Five and a half years ago, my husband died in a car accident with 25 other people. The driver was drinking alcohol. The car was full of the men of 4 surrounding houses – all the men in my family, my brother in laws and their cousins also died in this car.
So then we were 4 houses of only women, who couldn’t do anything. I had to sell the stone mine to help support us.
Then I learned about Sambhali. I had no other ideas of what to do, and Govind said he would help us, so I joined the group. I learned about it 3 years ago from a friend. I just started with 50 rupees a month, then I took 9,500 rupees and I bought a cow. I started to sell the milk from the cow and help my family a little bit. One of the other women in my family now has a flour grinding machine, and one of my granddaughters in sponsored by Sambhali to go to private school in Setrawa. Another woman in my family wants to take a sewing machine.
I’m the older in my family, so all the responsibility is on me. Seven kids from the family are living with me – kids of the parents who died in the car crash. Now I am not feeling good every day and I wonder, if I die, who will take care of these children? There is still a lot of stress in my life.

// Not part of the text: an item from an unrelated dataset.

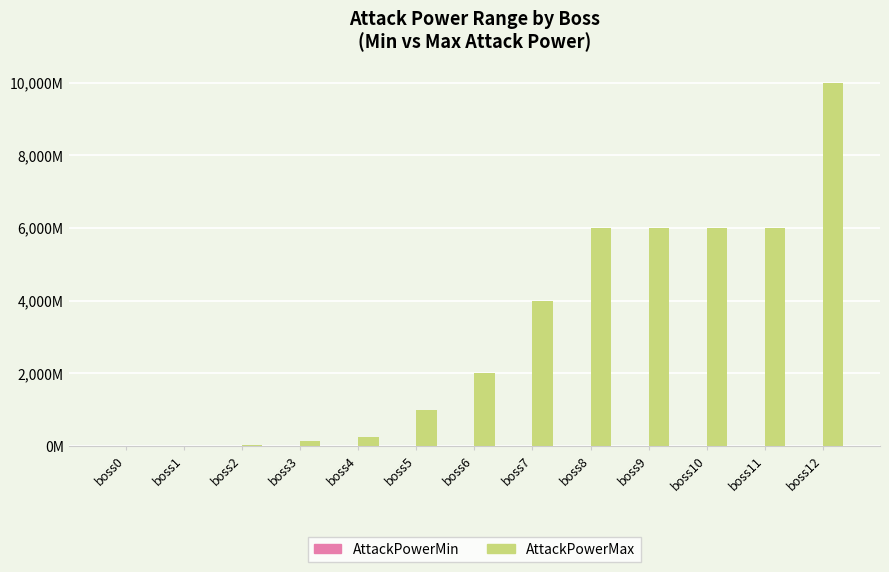

True or false: AttackPowerMax has a value of 16.3 at boss2.

False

Two other women in my family are enrolled in the Narega scheme with the government to work in construction, but I can’t do this work because I am too old.
For my next loan, I’d like to start a small shop. We are very far from the market here so all my neighbours and people would buy from here – it would be a good business. I hope to take this loan in the future.



Volunteers:

Elise and Thibault, our volunteers from France decided to do a workshop recently at our Sambhali Setrawa empowerment center about Light. They made candle lamps, visual aid and finally a shadow show.